Dass der aktive Widerstand gegen die Besatzer weitestgehend gewaltfrei verläuft, ist vor allem dem Schriftsteller und Menschenrechtler Ibrahim Rugova zu verdanken. Unter seinem Vorsitz führt die "Demokratische Liga des Kosovo" (LDK) am 24. Mai 1992 Parlamentswahlen der unabhängigen "Republik Kosovo" durch. Mit überwältigender Mehrheit wird der schmächtige und gänzlich uncharismatische Rugova zum Präsidenten aller Kosovaren gewählt.
Terrorakte - Pogrome - Bürgerkrieg
Rugova will den Kosovo in naher Zukunft mit dem nun demokratisch geführten "Mutterland" Albanien zusammenführen. Als einziger Staat erkennt der Nachbar die neue Republik an. Doch obwohl der Präsident seinen strikt gewaltlosen Kurs beibehält, macht er sich wenig Illusionen über eine Erhaltung des Friedens: "Wenn bei uns Schüsse fallen, dann dient das als Rechtfertigung dafür, die Repression zu verschärfen." Vom Westen erhält Rugova keine Unterstützung.

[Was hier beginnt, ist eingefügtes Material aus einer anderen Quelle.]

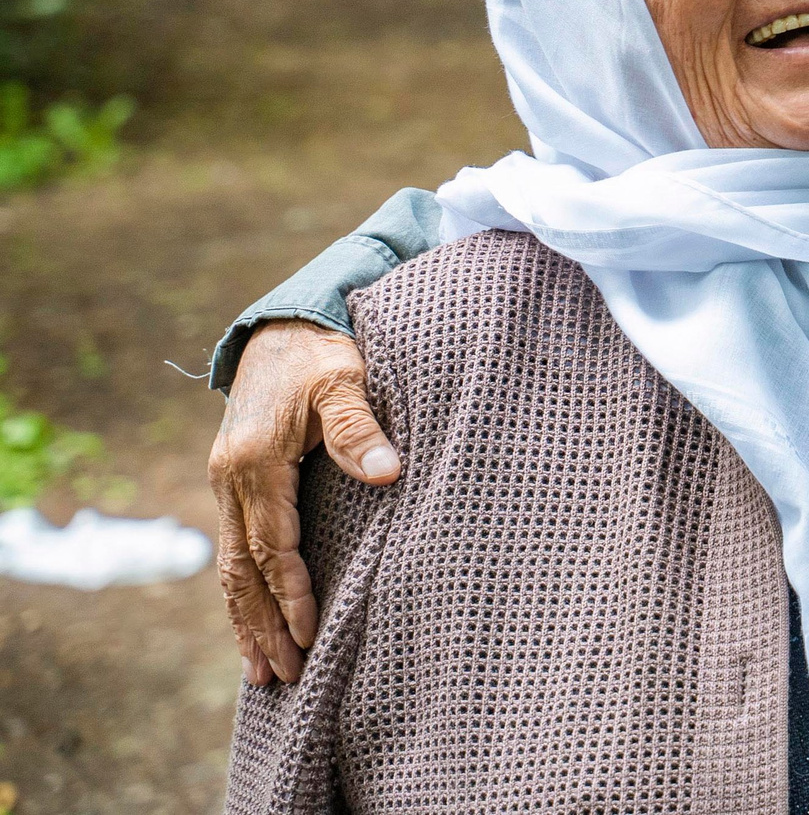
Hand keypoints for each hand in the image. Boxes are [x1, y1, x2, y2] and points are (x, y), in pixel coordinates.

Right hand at [208, 319, 398, 684]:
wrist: (282, 328)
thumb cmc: (323, 355)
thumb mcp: (345, 381)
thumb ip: (360, 427)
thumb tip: (387, 472)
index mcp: (256, 461)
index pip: (274, 543)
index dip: (292, 591)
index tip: (310, 632)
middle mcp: (231, 479)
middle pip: (242, 569)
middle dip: (263, 624)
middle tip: (284, 676)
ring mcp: (226, 484)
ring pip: (230, 567)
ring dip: (245, 620)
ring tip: (261, 672)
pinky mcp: (233, 485)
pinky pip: (233, 550)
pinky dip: (240, 593)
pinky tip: (250, 625)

Im Abkommen von Dayton, das 1995 den Krieg in Bosnien beendet, bleibt das Los des Kosovo unerwähnt: Ein Zugeständnis an den Serben Milošević, der die Provinz um keinen Preis aufgeben will. Präsident Rugova, der "Gandhi vom Balkan", ist damit gescheitert. Rebellen der albanischen Befreiungsarmee UCK starten nun Terroraktionen gegen die serbische Minderheit im Kosovo. Rugova wird 1998 zwar als Präsident bestätigt, die Ausweitung von hasserfüllten Gräueltaten zum gnadenlosen Krieg der Ethnien kann er aber nicht verhindern.

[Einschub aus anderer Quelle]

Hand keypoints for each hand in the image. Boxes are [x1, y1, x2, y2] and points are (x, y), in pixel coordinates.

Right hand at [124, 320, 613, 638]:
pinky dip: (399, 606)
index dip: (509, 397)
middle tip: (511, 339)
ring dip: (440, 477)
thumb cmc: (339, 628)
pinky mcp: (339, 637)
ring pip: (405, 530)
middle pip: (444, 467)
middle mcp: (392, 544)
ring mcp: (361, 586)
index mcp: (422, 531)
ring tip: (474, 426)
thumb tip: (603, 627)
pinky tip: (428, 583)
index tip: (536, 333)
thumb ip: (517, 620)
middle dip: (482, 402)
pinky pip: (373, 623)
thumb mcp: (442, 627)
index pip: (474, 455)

Tod des Hoffnungsträgers Rugova
Lange sieht der Westen der Eskalation der Gewalt zu. Erst im März 1999 greift die NATO ein, und die gerade gewählte rot-grüne Bundesregierung in Berlin zieht mit in den Krieg: "Es wäre zynisch und verantwortungslos, dieser humanitären Katastrophe weiter tatenlos zuzusehen", verteidigt Kanzler Gerhard Schröder die alliierten Luftangriffe zur Zerstörung der serbischen Militärstrukturen im Kosovo. In den Kämpfen sterben Tausende Menschen; Hunderttausende müssen aus ihrer Heimat fliehen. Seit Kriegsende Mitte 1999 überwachen internationale Einheiten den fragilen Frieden im weiter formal zu Serbien gehörenden Kosovo.

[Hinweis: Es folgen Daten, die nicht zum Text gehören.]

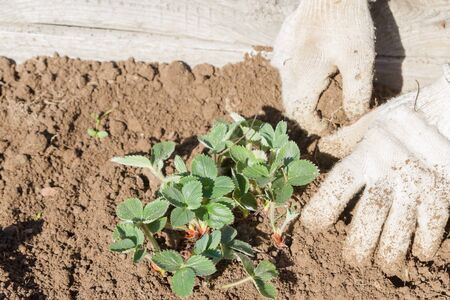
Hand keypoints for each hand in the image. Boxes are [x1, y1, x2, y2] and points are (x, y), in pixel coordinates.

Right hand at [272, 0, 374, 134]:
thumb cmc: (347, 25)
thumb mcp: (359, 62)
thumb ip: (356, 93)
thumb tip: (354, 117)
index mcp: (302, 80)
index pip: (302, 116)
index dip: (317, 127)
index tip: (331, 128)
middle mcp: (287, 72)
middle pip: (291, 105)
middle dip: (307, 116)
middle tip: (325, 117)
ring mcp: (282, 57)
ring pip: (288, 89)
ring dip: (303, 98)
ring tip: (322, 95)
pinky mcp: (282, 45)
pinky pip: (287, 71)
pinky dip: (299, 80)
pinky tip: (314, 69)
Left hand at [301, 65, 449, 276]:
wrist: (446, 109)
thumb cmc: (404, 118)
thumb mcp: (370, 124)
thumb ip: (347, 139)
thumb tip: (323, 146)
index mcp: (366, 153)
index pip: (340, 183)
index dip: (324, 206)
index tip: (312, 225)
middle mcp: (390, 169)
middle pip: (372, 212)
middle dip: (360, 242)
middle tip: (353, 259)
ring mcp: (419, 181)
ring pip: (401, 225)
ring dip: (390, 249)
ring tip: (383, 263)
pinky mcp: (444, 189)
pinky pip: (434, 223)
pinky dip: (426, 242)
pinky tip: (419, 252)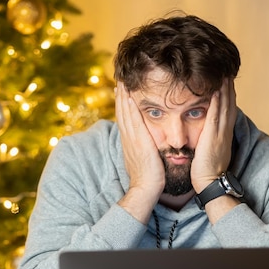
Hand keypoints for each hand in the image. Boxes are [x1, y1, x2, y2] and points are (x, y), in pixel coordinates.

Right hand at [115, 82, 164, 220]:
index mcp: (129, 142)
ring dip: (123, 97)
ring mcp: (131, 139)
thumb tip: (148, 144)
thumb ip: (145, 148)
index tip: (122, 91)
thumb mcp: (145, 159)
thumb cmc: (150, 178)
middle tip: (119, 80)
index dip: (123, 104)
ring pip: (125, 113)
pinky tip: (130, 96)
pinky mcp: (138, 142)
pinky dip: (129, 108)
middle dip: (120, 95)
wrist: (146, 189)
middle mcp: (128, 138)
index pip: (124, 118)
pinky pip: (132, 121)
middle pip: (122, 112)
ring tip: (122, 82)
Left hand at [191, 78, 237, 192]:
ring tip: (225, 75)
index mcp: (224, 134)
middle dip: (230, 88)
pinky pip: (215, 115)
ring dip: (225, 90)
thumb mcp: (209, 151)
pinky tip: (216, 90)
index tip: (227, 82)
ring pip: (225, 107)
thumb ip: (208, 140)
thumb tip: (204, 135)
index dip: (229, 96)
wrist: (210, 183)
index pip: (228, 111)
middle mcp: (225, 131)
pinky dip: (217, 102)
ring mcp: (220, 134)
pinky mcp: (213, 137)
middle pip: (230, 105)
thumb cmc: (206, 170)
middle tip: (229, 72)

Bei den 2001 von den UN durchgeführten Wahlen gewinnt die demokratische LDK wieder die Mehrheit; Ibrahim Rugova wird als provisorischer Präsident des Kosovo bestätigt. Sein inzwischen durch einen Volksaufstand gestürzter Widersacher Milošević sitzt zu diesem Zeitpunkt bereits im Gefängnis des Internationalen Gerichtshofs in Den Haag. Die Proklamation der unabhängigen Republik Kosovo 2008 erleben beide nicht mehr. Rugova, der Hoffnungsträger für den Friedenprozess auf dem Balkan, stirbt im Januar 2006 an Lungenkrebs. Sieben Wochen später erliegt Milošević einem Herzinfarkt, noch vor Abschluss des Kriegsverbrecher-Verfahrens gegen ihn.